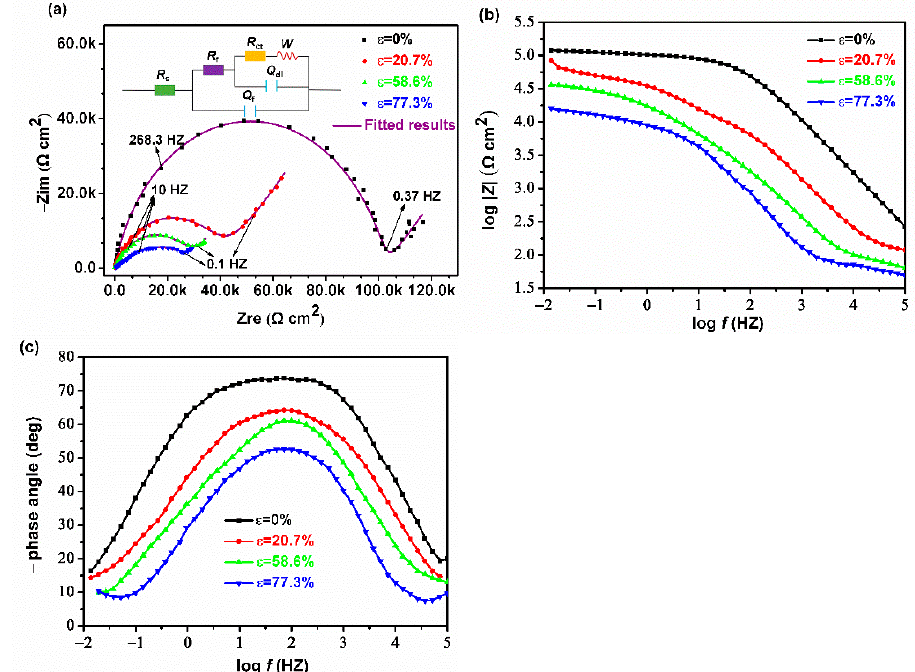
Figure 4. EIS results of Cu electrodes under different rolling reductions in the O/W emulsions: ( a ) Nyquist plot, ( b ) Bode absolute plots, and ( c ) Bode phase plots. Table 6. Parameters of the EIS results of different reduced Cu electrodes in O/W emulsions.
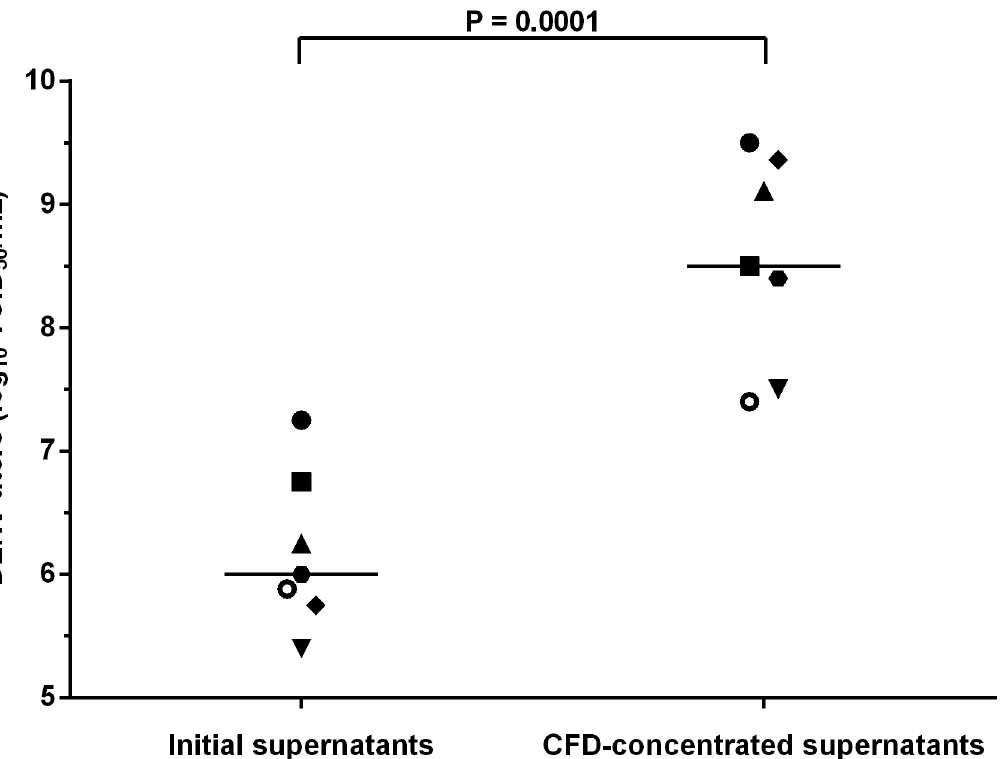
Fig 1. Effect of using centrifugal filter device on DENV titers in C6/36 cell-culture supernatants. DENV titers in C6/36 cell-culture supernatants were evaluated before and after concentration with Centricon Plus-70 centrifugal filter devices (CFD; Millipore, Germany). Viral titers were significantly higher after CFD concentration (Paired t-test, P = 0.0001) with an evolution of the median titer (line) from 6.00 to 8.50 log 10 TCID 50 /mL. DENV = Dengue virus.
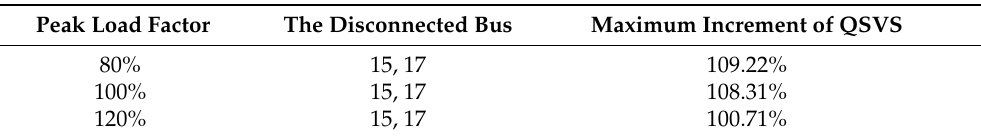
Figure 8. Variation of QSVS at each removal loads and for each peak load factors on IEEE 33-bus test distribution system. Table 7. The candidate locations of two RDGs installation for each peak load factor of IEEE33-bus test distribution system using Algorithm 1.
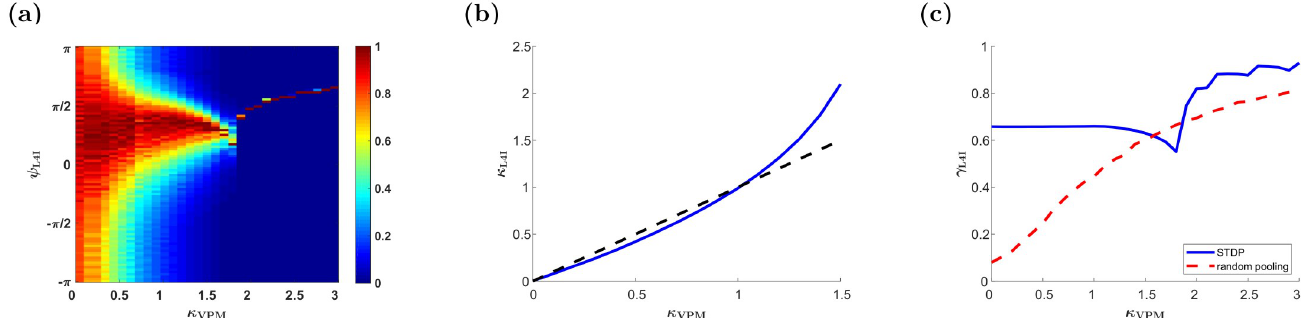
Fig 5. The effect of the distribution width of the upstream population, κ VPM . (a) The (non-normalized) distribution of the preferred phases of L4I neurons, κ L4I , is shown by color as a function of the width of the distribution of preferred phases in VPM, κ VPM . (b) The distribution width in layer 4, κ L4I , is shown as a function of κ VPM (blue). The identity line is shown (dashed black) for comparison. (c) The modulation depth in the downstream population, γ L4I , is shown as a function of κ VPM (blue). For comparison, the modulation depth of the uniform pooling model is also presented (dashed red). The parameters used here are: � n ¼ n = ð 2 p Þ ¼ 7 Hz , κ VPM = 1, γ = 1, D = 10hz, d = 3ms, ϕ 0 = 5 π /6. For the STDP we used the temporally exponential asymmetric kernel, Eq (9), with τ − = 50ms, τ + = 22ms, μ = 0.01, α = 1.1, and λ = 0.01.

--- TRY IT ---
Your copy of the listing should match it exactly, apart from the pictures, which are left out.

--- EXPECTED ANSWER ---
Figure 4. EIS results of Cu electrodes under different rolling reductions in the O/W emulsions: ( a ) Nyquist plot, ( b ) Bode absolute plots, and ( c ) Bode phase plots. Table 6. Parameters of the EIS results of different reduced Cu electrodes in O/W emulsions.
Fig 1. Effect of using centrifugal filter device on DENV titers in C6/36 cell-culture supernatants. DENV titers in C6/36 cell-culture supernatants were evaluated before and after concentration with Centricon Plus-70 centrifugal filter devices (CFD; Millipore, Germany). Viral titers were significantly higher after CFD concentration (Paired t-test, P = 0.0001) with an evolution of the median titer (line) from 6.00 to 8.50 log 10 TCID 50 /mL. DENV = Dengue virus.
Figure 8. Variation of QSVS at each removal loads and for each peak load factors on IEEE 33-bus test distribution system. Table 7. The candidate locations of two RDGs installation for each peak load factor of IEEE33-bus test distribution system using Algorithm 1.
Fig 5. The effect of the distribution width of the upstream population, κ VPM . (a) The (non-normalized) distribution of the preferred phases of L4I neurons, κ L4I , is shown by color as a function of the width of the distribution of preferred phases in VPM, κ VPM . (b) The distribution width in layer 4, κ L4I , is shown as a function of κ VPM (blue). The identity line is shown (dashed black) for comparison. (c) The modulation depth in the downstream population, γ L4I , is shown as a function of κ VPM (blue). For comparison, the modulation depth of the uniform pooling model is also presented (dashed red). The parameters used here are: � n ¼ n = ð 2 p Þ ¼ 7 Hz , κ VPM = 1, γ = 1, D = 10hz, d = 3ms, ϕ 0 = 5 π /6. For the STDP we used the temporally exponential asymmetric kernel, Eq (9), with τ − = 50ms, τ + = 22ms, μ = 0.01, α = 1.1, and λ = 0.01.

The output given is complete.